To read more about the PRASAC Microfinance buyout click here.

“Over the last several years, Cambodia’s microfinance reputation like those of other countries has come under scrutiny from allegation of unethical practices and human rights abuses. While we admit that this sector is not perfect, we are working tirelessly to improve it as the sector keeps growing,” Sok Voeun said.

“Microfinance in Cambodia involves 2 million borrowers, 3 million depositors, 40 thousand employees, and a huge number of stakeholders. The sector is significantly complex, and each stakeholder has a different interest. Finding the balance and building harmony is no easy task,” he added.

Consolidation and digitization coming for the sector

In addition to addressing any ongoing sustainability concerns Sok Voeun is also looking to future prosperity.
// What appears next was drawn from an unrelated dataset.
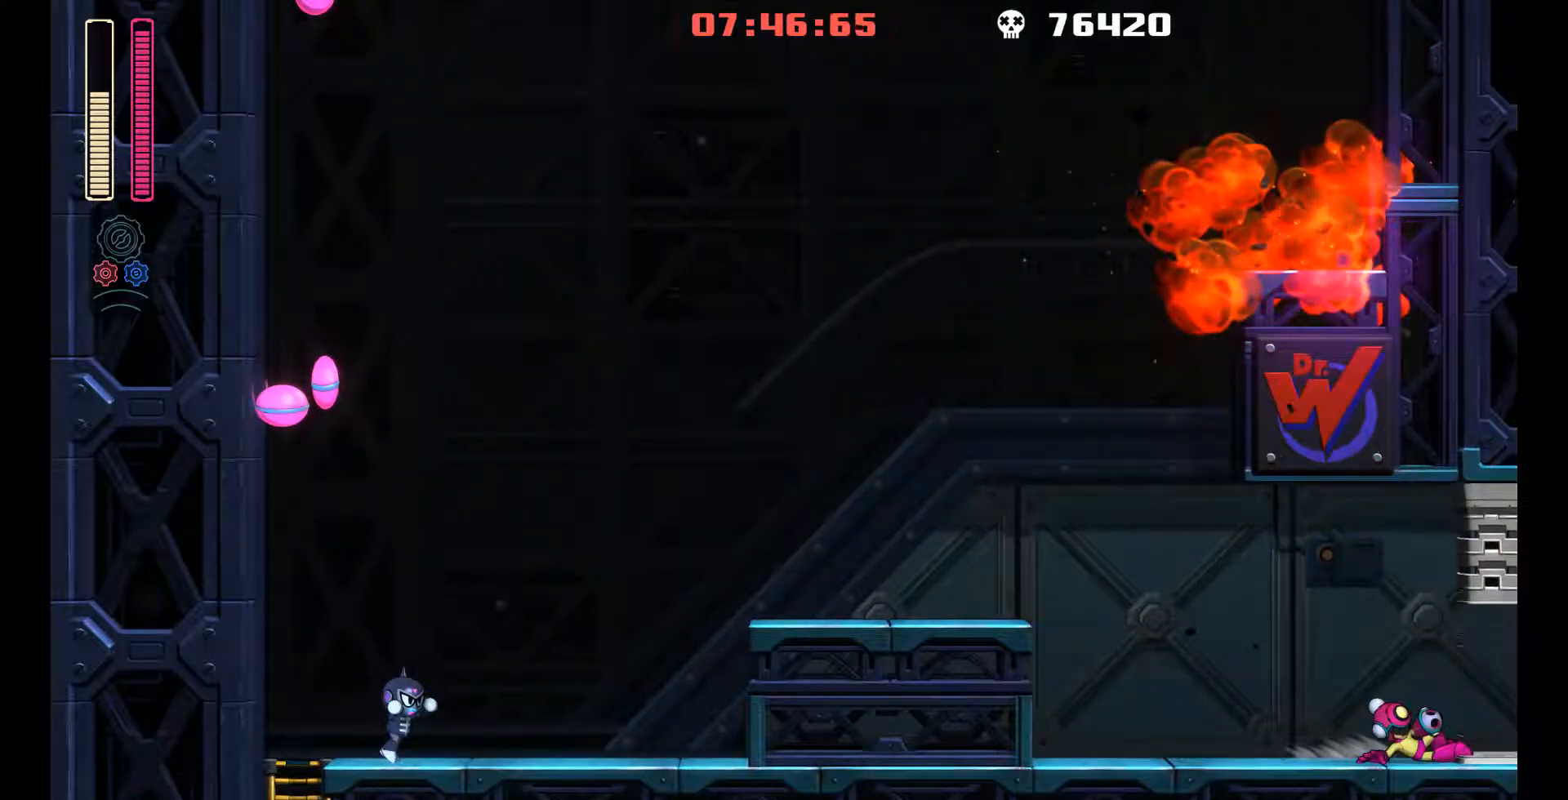
{"buttons": ["DPAD_RIGHT"], "left_stick": "center", "events": []}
He outlined that the current number of lending institutions will not be sustainable in the long-term expecting that smaller lenders will be absorbed by the big microfinance institutions.

Last year the regulator announced it would stop issuing new licenses for microfinance deposit-taking institutions encouraging mergers among existing banking and financial institutions as a viable strategy.

To read more about the regulator banning additional microfinance deposit licenses click here.

Sok Voeun
Sok Voeun, CMA Chairman.

“Ongoing digitalization of the industry is also rapidly progressing with the local sector ready to take the next step in digitalization by embracing emerging technology such as blockchain, artificial intelligence, and alternative data over the coming years,” he added.

To read more about CMA’s digital transformation click here.

Sok Voeun hopes the CMA can continue to increase the level of financial literacy in the market, in particular about income and expenditure management, savings, debt management, and financial planning.

“Ensuring every Cambodian has a certain level of financial literacy is vital for people’s daily lives. The CMA believes that when its customers have better financial knowledge the sector can perform better and continuing to lift people out of poverty,” he said.